Cinco sin con Claudio
Se dice que el poeta Paul Verlaine viajaba siempre con una maleta que sólo contenía un diccionario. Según cómo se mire, eso puede significar que no llevaba casi nada o que lo llevaba todo al llevar el idioma entero, las palabras una a una. Las palabras que son un imán, un espejo o un desagüe y que en los labios de los cínicos y los manipuladores pierden su inocencia para convertirse en un arma: "A la letra incendiaria le habremos consentido el derecho a incendiar", dice el escritor egipcio Edmond Jabès en Esto sigue su curso, primer tomo de El libro de los márgenes, que acaba de aparecer en España.

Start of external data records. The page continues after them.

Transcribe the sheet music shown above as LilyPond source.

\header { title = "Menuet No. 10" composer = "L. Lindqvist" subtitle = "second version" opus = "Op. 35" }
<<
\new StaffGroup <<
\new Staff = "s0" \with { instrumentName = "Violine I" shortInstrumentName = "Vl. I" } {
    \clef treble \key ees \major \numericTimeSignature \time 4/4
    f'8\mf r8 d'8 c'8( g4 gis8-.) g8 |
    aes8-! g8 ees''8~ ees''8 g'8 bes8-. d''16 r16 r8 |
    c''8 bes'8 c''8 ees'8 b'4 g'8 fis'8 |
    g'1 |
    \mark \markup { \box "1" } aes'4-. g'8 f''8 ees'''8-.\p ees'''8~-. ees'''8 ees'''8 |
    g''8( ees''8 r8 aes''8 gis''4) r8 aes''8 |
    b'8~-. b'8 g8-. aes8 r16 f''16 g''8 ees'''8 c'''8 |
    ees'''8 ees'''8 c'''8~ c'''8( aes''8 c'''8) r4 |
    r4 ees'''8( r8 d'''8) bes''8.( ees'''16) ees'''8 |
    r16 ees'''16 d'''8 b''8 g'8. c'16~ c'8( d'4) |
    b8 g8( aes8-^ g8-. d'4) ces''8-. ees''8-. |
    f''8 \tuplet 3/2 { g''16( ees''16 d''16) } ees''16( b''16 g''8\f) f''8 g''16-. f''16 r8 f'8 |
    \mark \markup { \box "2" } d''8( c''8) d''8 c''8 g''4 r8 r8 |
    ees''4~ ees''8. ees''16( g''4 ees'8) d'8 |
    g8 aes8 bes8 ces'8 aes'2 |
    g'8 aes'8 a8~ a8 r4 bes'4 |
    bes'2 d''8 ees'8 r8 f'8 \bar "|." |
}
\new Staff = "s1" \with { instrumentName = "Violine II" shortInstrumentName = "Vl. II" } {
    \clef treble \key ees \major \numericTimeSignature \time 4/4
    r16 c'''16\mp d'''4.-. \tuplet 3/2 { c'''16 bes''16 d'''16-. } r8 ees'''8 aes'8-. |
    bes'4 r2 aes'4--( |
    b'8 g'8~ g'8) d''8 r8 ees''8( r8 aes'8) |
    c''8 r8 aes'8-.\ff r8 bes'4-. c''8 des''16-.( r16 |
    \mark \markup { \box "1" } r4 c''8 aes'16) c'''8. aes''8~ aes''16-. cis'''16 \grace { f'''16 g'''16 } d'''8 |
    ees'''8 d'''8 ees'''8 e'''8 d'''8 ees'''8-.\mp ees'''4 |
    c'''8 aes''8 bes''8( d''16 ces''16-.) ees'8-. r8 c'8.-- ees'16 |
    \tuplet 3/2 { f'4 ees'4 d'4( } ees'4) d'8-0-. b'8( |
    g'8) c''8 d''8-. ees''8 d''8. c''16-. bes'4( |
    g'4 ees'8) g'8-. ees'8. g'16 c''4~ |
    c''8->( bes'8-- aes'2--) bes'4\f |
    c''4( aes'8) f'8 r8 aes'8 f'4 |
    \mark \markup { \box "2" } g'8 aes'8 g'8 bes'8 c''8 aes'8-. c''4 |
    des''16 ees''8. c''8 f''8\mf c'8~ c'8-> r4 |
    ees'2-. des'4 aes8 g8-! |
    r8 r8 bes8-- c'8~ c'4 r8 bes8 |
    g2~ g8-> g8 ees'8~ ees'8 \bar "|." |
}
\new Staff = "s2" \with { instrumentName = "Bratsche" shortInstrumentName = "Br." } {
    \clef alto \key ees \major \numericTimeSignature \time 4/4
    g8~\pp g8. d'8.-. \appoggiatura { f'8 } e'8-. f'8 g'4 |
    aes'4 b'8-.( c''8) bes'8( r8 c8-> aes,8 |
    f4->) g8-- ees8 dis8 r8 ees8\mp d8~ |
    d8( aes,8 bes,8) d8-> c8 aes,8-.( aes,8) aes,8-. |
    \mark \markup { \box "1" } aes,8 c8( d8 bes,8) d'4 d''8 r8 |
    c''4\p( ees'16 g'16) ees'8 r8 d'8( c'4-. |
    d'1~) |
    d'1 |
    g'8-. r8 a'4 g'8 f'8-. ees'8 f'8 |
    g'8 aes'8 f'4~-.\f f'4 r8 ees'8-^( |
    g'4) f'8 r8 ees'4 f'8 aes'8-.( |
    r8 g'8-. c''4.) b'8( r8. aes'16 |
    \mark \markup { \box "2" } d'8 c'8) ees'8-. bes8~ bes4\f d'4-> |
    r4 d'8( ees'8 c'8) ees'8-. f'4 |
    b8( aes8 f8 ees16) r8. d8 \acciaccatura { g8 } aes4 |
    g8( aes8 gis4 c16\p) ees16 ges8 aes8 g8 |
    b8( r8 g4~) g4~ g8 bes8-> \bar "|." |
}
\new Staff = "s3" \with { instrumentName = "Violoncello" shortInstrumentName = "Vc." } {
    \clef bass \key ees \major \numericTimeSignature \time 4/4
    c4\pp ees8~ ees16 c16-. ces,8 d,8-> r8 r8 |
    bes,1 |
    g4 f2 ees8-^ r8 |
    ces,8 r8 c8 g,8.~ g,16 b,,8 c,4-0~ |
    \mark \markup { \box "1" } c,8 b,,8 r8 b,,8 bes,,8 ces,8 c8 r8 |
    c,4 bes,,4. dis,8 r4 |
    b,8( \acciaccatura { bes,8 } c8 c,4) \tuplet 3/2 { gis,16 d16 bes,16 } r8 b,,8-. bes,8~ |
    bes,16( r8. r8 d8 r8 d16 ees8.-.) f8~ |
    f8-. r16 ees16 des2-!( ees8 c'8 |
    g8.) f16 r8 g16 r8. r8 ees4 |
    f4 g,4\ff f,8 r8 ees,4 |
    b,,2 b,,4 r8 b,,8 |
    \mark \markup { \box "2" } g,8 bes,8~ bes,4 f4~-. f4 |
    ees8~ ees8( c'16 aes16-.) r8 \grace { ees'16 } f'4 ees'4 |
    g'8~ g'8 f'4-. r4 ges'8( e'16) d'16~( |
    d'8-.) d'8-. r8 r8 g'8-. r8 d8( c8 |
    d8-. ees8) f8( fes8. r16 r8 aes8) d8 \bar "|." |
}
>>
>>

El poeta y académico Claudio Rodríguez no iba siempre con un diccionario, pero solía llevar consigo, a veces por fuera y a veces por dentro, dependiendo de si estaba en otra ciudad o estaba en Madrid, un montón de esas palabras claras con las que escribía lentamente sus libros. Si no estaba en Madrid, llevaba en la mano un tomo con sus obras, para leer en público los versos de Don de la ebriedad, Conjuros, Alianza y condena, El vuelo de la celebración y Casi una leyenda. Si estaba en su segunda ciudad, paseaba casi todo el día por los alrededores de la calle de Lagasca con un poema nuevo en la cabeza, entraba en los mercados y los bares para meditar una estrofa esquiva, o se sentaba en el Café Gijón para apuntar unas líneas en un papel; y, un poco más tarde, en cualquier otro sitio, esbozaba alguna idea en un billete de autobús, un posavasos o un trozo de periódico, y luego otra y otra. Una tarde, en su casa, me enseñó una carpeta en la que guardaba cientos de esos papelitos que parecían pétalos de la flor del caos y de los que al final esperaba sacar un poema. "Yo sé perfectamente qué hay ahí, me dijo, "sólo me queda saber en qué orden va cada cosa".
Madrid fue la segunda ciudad de Claudio Rodríguez porque es la ciudad que eligió para vivir y la ciudad donde murió. La primera fue Zamora, en la que había nacido en 1934. Al ganar el Premio Adonais en 1953, cuando sólo tenía 19 años, su talento deslumbró a casi todos, incluidos los más acostumbrados a las luces intensas: Francisco Brines ha calificado hace poco aquel primer libro, Don de la ebriedad, de "milagroso", y Vicente Aleixandre, premio Nobel de Literatura, telefoneó, nada más leerlo, a su amigo Carlos Bousoño, según ha confesado éste, para llamarle la atención sobre aquella nueva voz, original y certera, de la poesía española. A nadie le fueron indiferentes los poemas de Claudio Rodríguez, tan minuciosamente sencillos que al leerlos resulta fácil recordar cierta sentencia del compositor Claude Debussy: "La tarea del pianista es hacer olvidar al público que el piano es una caja llena de pequeños martillos". Francisco Brines y Carlos Bousoño son algunos de los escritores que estos días, cuando se cumple el quinto aniversario de la muerte de Claudio Rodríguez, le recuerdan en el Ateneo de Madrid. No les costará trabajo, porque Claudio es una persona fácil de recordar, siempre tan igual a sí mismo, con su inalterable sonrisa de antiguo muchacho, los ojos muy negros, aquella voz un poco metálica con la que solía quitarse importancia cuando le hablabas de su obra, un cigarrillo perpetuo en la mano derecha y un vaso en la izquierda. Sumas todo eso y sale un Claudio tan cercano que resulta complicado admitir que haya muerto. Sí que se ha muerto, para siempre, hace cinco años, pero cuando abres tu agenda ves su número de teléfono, aún tan reciente, y es como recibir una llamada suya desde el más allá que te dice: no me olvides.
Sus camaradas, estudiosos y lectores no le olvidan, como demuestra el homenaje oportuno que se le tributa en el Ateneo de Madrid. Qué poco cuesta imaginarlo alejándose, calle de Lagasca arriba, camino de la que fue su casa de siempre hasta que un casero avaricioso lo echó de ella, acabando por dentro o alguno de los poemas de lo que iba a ser un libro titulado Aventura o las palabras para una despedida que forman el último poema de su último libro editado, Casi una leyenda: "Tú no sabías que la muerte es bella / y que se hizo en tu cuerpo. No sabías / que la familia, calles generosas, / eran mentira. / Pero no aquella lluvia de la infancia, / y no el sabor de la desilusión, / la sábana sin sombra y la caricia / desconocida. / Que la luz nunca olvida y no perdona, / más peligrosa con tu claridad / tan inocente que lo dice todo: / revelación. (...)". No hay que permitirle a Claudio Rodríguez que se aleje. No nos conviene ni a nosotros ni a él. A los muertos que merecen la pena no hay que dejarlos descansar en paz.